■ EXERCISE 1
From the passage on newspapers, list each art form that the text says reporters and critics reviewed.
────────
The great newspapers sustained legendary reporters such as I.F. Stone, Murray Kempton and Homer Bigart who wrote stories that brought down embezzlers, cheats, crooks and liars, who covered wars and conflicts, who told us about famines in Africa and the peculiarities of the French or what it was like to be poor and forgotten in our urban slums or Appalachia. These presses churned out raw lists of data, from sports scores to stock prices. Newspapers took us into parts of the city or the world we would never otherwise have seen or visited. Reporters and critics reviewed movies, books, dance, theater and music and covered sporting events. Newspapers printed the text of presidential addresses, sent reporters to chronicle the inner workings of City Hall and followed the courts and the police. Photographers and reporters raced to cover the lurid and the macabre, from Mafia hits to crimes of passion.
────────
■ EXERCISE 2
In the records below, copy the lines from the one containing "pose: elev=343.3 azim=208.3" up to and including the one containing "Dot at: occluded", leaving out the pictures.

■ DATASET ENTRIES
────────
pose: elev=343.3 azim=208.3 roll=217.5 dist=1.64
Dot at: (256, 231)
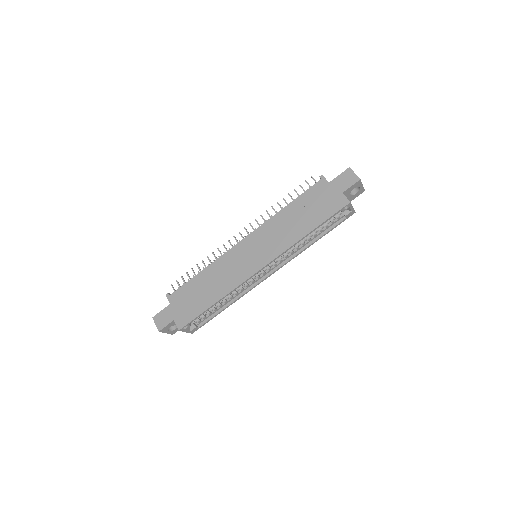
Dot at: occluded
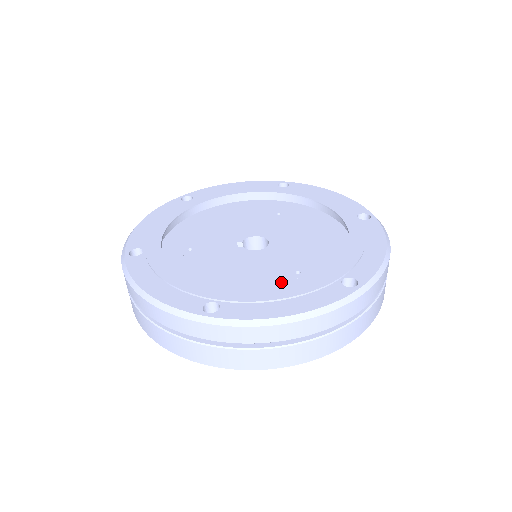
────────
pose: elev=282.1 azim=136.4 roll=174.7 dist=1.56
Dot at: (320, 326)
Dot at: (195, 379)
────────
■ CORRECT RESPONSE 1
movies, books, dance, theater, music

■ CORRECT RESPONSE 2
pose: elev=343.3 azim=208.3 roll=217.5 dist=1.64
Dot at: (256, 231)
Dot at: occluded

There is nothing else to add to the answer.